People don’t like it when I write about how the Cinderellas of the tournament need to go home by the end of the first weekend of the tournament, or at the very least by the Elite 8, but Monday night offered up the best example I could ever dream up to make my point. It was the type of game that is to be expected when subpar teams end up playing for a championship.

Connecticut eventually pulled away from Butler to win the 2011 NCAA Men’s Basketball Championship, 53-41. Or, more accurately, they won the 2011 NCAA Men’s Basketball Tournament. UConn got incredibly hot (in terms of winning games) starting with the Big East Tournament, and never lost in two single elimination tournaments.
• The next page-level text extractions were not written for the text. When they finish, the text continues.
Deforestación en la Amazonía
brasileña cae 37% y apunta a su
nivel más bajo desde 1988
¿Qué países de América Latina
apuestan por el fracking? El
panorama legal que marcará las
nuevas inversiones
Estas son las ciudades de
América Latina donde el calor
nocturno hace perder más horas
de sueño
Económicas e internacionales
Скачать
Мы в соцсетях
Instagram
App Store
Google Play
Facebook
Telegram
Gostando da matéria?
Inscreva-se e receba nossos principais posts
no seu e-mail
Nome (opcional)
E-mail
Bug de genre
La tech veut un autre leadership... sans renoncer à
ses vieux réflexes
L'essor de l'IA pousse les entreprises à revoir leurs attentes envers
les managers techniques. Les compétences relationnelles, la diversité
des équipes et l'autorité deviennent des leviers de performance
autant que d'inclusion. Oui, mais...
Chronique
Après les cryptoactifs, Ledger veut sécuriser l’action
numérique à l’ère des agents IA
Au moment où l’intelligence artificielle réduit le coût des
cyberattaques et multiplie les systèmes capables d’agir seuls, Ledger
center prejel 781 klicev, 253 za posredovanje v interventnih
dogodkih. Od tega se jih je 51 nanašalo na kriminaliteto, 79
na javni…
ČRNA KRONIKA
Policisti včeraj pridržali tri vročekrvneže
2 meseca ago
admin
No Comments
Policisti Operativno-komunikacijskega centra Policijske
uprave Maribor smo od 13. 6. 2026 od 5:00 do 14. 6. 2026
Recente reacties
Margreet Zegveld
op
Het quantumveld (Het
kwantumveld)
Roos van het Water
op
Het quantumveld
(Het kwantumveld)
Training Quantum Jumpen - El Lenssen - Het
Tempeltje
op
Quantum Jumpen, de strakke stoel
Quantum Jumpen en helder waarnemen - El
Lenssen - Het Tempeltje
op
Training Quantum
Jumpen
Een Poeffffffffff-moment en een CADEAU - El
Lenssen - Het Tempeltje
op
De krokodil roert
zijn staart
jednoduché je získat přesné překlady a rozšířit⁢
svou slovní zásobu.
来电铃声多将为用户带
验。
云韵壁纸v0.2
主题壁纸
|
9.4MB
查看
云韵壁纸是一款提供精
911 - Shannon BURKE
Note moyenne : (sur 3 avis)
They deserve credit for that, and very little else. Butler finally played like a mid-major team, and made absolute fools of the so-called experts lauding their appearance in a second straight Final.

According to the broadcast of the game, the Bulldogs shot 18.8% from the field for the entire game. That’s utterly ridiculous. And Butler was ahead 22-19 at halftime.

Based on my own reading of the play-by-play, Butler closed the half shooting 1 of 9 from the field before hitting a last-second three pointer. That stellar performance was followed up with six – I repeat, 6 – total baskets in the final 20 minutes. The words “missed layup” were never so prevalent in a college basketball game stat sheet.

UConn doesn’t need to be too proud either. They only shot 34.5% from the field, including 1 for 9 from three point territory. They beat a 14, 6, 2, 5, 4, and 11 seed, to win a national title, and the 2 seed was San Diego State, which barely beat Temple. They played the opening round of their conference tournament because they weren’t good enough to get a bye.

Anyone who calls last night’s game a defensive struggle is simply lying.

It would be as silly as making the argument this morning that the tournament should be expanded. If anything, last night proved that it should be contracted. I love seeing the championship played out on the court, and, yes, upsets give it some spice. But inviting everyone to the dance makes no sense. It renders the regular season meaningless.

College basketball executives rightly complain that kids can jump to the NBA after one year, which is hurting the college (and pro) game. But they also need to fix their own problems before worrying about the NBA fixing one for them. I’m not sure why the NCAA can’t deal with the issue of kids skipping out on scholarships after one year themselves, but that’s a debate for another post.

This year’s tournament gives credence to the way college football crowns a champion. I’m not supporting their system of ranking teams essentially with voters and other factors to set-up the championship game, but it’s better than what we just witnessed in basketball. At least two teams that are arguably the best in football get to play for the title.

No one can make the argument that the two best teams played for a championship last night.